There’s an irony here: A generation after the Cold War ended, with new confrontation looming, Europe’s foundational memories have received a violent jolt from the East pushing them toward convergence. Putin’s blunt armed aggression is likely to permanently tilt important segments of public opinion in western Europe not only against his regime, but also against its version of history.
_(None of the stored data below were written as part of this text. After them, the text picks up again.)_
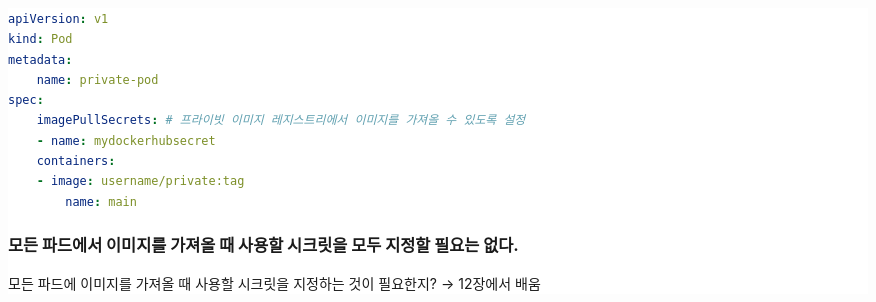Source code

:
 ```yaml
apiVersion: v1
kind: Pod
metadata:
	name: private-pod
spec:
	imagePullSecrets: # 프라이빗 이미지 레지스트리에서 이미지를 가져올 수 있도록 설정
	- name: mydockerhubsecret
	containers:
	- image: username/private:tag
		name: main
```

### 모든 파드에서 이미지를 가져올 때 사용할 시크릿을 모두 지정할 필요는 없다.

모든 파드에 이미지를 가져올 때 사용할 시크릿을 지정하는 것이 필요한지? → 12장에서 배움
This is not a simple happy end, for two reasons. First, it is tempting to confuse Putin and Russia and forget that the latter is a part of Europe too. In the long run, Europe cannot consolidate a shared memory by making Russia its abhorred foil. Secondly, no memory is flawless, and that also goes for the one favored by Ukraine and its supporters. In Ukraine, World War II nationalism, a proudly authoritarian and violent movement with strong anti-Semitic features that engaged in ethnic cleansing, is now officially presented as nothing but a noble national liberation effort. Yet there is no principal difference between whitewashing its leader, Stepan Bandera, into a mere “patriot” in “hard times” and doing the same for Stalin. Indeed, in the name of national unity and to make use of those volunteer fighters who are extreme nationalists and even Neo-Nazis, the Ukrainian government and media are now often turning a blind eye to the far right. Supporters of Ukraine do it no favor by abetting this bias. The present is an intensifying tragedy with a growing potential for catastrophic escalation, also beyond Ukraine. Putin is mobilizing manipulated memories as a weapon. Tacitly condoning a tit-for-tat response in the West offers us nothing except another way to raise the stakes. In a shooting war, memory may not strike us as the most important factor. Yet memory wars will only make finding peace harder.
Tarik Cyril Amar, Assistant Professor, Department of History, Columbia University, has lived and worked for five years in Ukraine. He holds degrees in History and International History from Oxford University, the London School of Economics and Political Science, and Princeton University. His book The Paradox of Ukrainian Lviv: A Borderland City between Nazis, Stalinists, and Nationalists will be published this fall by Cornell University Press. He comments regularly on the crisis in Ukraine.